Cancer stem cell research unlocks clues to treatment resistance
Posted on: 17 January 2017
Researchers at Trinity College Dublin have made exciting new findings that could offer a means of fighting resistance to treatment for people with oesophageal cancer. Resistance to radiotherapy is a major stumbling block in the treatment of this cancer.
For the first time, the research team led by Dr Stephen Maher, Ussher Assistant Professor in Translational Oncology at Trinity, have discovered that a molecule lost from cancer stem cells, called miR-17, is important in driving oesophageal tumour resistance to radiotherapy.
The team of scientists, which incorporated specialists from Trinity, St. James’s Hospital Dublin, the Coombe Women and Infant’s University Hospital and the University of Hull in the UK, demonstrated that populations of tumour cells that had higher numbers of cancer stem cells formed larger, more aggressive tumours. They also demonstrated that the cancer stem cells were more resistant to radiation-induced cell death.
The findings from this ground breaking research were recently published in the international peer-reviewed journal Oncotarget.
Many oesophageal cancer patients receive radiotherapy and chemotherapy to shrink their tumour prior to surgery and this forms a key part of their treatment. Unfortunately, while a subset of patients have excellent responses to treatment, the majority of patients are actually resistant to various degrees, and are subjected to treatment side effects and an unnecessary delay to surgery, which can worsen their overall prognosis. To date there hasn’t been a way to test which patients will respond well to radiotherapy or to reduce resistance to radiotherapy.

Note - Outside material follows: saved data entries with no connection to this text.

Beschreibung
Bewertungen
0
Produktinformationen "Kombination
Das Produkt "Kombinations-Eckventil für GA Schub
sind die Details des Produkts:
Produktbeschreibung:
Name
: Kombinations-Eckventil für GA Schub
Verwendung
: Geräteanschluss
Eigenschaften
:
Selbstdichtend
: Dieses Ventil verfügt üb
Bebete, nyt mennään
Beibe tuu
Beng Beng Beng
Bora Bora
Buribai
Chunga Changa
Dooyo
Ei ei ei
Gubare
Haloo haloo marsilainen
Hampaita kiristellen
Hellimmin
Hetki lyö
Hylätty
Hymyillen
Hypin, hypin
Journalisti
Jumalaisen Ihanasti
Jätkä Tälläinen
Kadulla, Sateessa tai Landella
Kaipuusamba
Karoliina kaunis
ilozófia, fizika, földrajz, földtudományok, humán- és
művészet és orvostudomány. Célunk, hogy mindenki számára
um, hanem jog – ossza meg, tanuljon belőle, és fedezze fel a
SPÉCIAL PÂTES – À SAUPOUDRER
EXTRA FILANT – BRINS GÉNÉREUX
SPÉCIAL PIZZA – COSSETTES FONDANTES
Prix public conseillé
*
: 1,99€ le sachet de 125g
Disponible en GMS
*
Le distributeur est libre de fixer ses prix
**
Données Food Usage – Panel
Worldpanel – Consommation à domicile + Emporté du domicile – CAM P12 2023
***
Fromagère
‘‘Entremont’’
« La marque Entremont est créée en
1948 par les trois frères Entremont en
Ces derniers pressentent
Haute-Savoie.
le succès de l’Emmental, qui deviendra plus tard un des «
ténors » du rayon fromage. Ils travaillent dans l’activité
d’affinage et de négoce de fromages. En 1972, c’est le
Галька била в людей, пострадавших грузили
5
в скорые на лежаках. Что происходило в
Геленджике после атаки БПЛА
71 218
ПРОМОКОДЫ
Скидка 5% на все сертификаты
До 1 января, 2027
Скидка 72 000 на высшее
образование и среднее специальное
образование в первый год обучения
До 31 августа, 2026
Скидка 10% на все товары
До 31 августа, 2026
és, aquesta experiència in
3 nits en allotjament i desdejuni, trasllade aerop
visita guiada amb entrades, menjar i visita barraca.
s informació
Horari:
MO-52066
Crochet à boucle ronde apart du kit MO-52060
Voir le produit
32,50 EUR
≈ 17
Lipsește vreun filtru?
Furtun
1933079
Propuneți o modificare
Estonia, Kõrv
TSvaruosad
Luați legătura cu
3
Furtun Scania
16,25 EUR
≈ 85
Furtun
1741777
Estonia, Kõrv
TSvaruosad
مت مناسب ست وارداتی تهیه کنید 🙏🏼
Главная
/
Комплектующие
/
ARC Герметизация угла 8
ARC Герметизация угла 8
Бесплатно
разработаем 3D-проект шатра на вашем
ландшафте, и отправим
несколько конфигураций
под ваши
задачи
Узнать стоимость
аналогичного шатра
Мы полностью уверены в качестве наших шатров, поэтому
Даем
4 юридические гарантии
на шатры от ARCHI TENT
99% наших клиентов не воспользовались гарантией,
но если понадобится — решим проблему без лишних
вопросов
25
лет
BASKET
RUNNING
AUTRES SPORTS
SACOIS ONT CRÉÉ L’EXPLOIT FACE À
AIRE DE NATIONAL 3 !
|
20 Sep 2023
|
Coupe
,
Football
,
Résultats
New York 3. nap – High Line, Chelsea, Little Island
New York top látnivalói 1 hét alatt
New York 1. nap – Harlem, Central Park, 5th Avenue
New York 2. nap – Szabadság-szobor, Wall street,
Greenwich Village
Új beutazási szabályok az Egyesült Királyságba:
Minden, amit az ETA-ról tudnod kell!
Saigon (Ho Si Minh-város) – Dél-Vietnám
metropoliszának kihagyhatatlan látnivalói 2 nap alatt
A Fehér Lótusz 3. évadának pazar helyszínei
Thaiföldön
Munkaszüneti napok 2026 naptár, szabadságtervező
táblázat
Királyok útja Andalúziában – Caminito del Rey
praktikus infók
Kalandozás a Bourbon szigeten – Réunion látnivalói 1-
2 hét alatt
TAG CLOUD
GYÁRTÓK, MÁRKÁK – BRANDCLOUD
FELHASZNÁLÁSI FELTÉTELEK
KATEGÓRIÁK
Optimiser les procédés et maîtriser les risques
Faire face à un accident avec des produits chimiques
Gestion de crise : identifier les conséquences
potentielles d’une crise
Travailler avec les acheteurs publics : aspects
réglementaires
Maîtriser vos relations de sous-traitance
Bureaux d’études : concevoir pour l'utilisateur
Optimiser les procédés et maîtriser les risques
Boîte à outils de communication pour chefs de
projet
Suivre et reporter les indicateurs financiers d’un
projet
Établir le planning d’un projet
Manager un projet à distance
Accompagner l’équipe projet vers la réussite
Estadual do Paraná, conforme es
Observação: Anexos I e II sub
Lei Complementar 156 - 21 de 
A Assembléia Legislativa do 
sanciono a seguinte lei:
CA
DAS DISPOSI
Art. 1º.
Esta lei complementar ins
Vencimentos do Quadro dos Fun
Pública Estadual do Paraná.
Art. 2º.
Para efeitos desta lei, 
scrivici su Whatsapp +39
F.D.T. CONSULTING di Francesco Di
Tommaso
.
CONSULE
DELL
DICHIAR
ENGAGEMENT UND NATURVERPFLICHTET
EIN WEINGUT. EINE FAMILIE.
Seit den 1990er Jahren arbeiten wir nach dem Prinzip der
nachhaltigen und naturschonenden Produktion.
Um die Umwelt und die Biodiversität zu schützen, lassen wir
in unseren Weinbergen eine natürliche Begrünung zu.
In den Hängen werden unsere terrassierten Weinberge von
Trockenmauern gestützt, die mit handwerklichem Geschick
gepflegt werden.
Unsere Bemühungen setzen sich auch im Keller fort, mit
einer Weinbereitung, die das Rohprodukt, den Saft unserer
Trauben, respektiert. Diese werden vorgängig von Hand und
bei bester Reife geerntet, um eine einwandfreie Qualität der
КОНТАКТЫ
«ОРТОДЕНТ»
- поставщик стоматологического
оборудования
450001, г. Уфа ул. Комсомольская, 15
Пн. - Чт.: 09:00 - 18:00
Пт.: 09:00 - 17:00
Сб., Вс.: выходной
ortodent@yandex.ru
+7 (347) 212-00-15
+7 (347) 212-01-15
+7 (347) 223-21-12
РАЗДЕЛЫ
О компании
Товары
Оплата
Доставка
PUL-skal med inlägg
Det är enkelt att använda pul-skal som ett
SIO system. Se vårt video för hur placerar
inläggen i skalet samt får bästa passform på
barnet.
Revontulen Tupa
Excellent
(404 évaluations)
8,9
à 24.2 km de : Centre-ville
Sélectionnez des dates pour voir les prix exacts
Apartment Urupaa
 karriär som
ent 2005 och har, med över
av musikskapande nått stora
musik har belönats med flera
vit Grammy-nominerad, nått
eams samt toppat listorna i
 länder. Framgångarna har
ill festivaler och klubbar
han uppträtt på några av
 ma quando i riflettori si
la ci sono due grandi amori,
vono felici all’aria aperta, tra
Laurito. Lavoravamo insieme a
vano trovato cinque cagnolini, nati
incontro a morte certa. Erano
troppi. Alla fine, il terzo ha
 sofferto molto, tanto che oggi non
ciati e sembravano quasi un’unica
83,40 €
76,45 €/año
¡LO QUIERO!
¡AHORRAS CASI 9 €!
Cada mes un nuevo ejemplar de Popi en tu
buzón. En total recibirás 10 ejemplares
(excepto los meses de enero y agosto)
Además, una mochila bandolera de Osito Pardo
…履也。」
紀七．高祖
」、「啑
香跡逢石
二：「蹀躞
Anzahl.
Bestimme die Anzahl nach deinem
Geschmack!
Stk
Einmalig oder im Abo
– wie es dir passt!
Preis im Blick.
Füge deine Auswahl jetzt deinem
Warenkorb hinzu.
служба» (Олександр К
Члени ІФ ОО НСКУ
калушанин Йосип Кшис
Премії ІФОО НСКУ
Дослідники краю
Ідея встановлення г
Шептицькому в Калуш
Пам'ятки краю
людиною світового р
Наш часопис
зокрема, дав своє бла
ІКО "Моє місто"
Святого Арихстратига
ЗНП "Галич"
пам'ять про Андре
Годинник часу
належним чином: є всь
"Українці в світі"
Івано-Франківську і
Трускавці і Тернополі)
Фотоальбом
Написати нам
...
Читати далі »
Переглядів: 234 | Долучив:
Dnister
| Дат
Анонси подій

Cancer stem cells are a tiny population of tumour cells that exist inside most tumours, and acquire some of the features of normal stem cells. Normal stem cells are unspecialised cells that can be characterised by the ability to change into mature, specialised cells, like the normal cells that make up the normal oesophagus. When normal tissues are damaged, through injury for example, stem cells in the local environment, help to repopulate and rebuild the normal tissue. However, in a tumour, cancer stem-like cells, the tumour cells that have acquired stem cell-like abilities, are able to drive and maintain the growth of tumours and repopulate the tumours following the damage caused by radiotherapy and chemotherapy.
“This work is extremely important in understanding why tumours are inherently resistant to radiotherapy, and how they can acquire resistance. Our findings strongly suggest that it is the cancer stem cell population that we need to destroy if treatment is going to be effective in our oesophageal cancer patients”, said Dr Maher.
“Up until recently cancer stem cells were largely considered hypothetical, as there were no clear ways to identify and isolate them. In this study we spent a tremendous effort in identifying tumour cells that had biological markers normally characteristic of stem cells. Once we had identified these stem-like tumour cells, we isolated them and started to pick apart their biology”, continued Dr Maher.
The work, predominantly performed by Dr Niamh Lynam-Lennon, an Irish Research Council-funded Senior Research Fellow with Trinity’s Department of Surgery, showed that the population of cancer stem cells could be further broken down into smaller groups, which had distinct radiation sensitivity profiles. Further genetic analysis revealed that the levels of a powerful gene-regulating molecule, called miR-17, were particularly low in the cancer stem cells that were most resistant to radiation. In patient samples, miR-17 was found to be much lower in the tumours of patients who did not respond to treatment.
“Interestingly, in the lab we found that if we put a synthetic version of miR-17 into the resistant cells they became more sensitive to radiation. Going forward, we could use synthetic miR-17 as an addition to radiotherapy to enhance its effectiveness in patients – this is a real possibility as a number of other synthetic miR-molecules are currently in clinical trials for treating other diseases”, said Dr Lynam-Lennon.
Oesophageal adenocarcinoma, a cancer of the food-pipe, is a major problem in Ireland, the UK and the rest of the western world. Its incidence has increased by 600% over the past three decades, representing the largest increase in incidence of any disease of any kind over the same time period, and rates are projected to continue increasing over the next 20 years.
The work was largely funded by the Health Research Board (HRB) and involved research on cells grown in the lab, in vivo research and tumour samples from oesophageal cancer patients.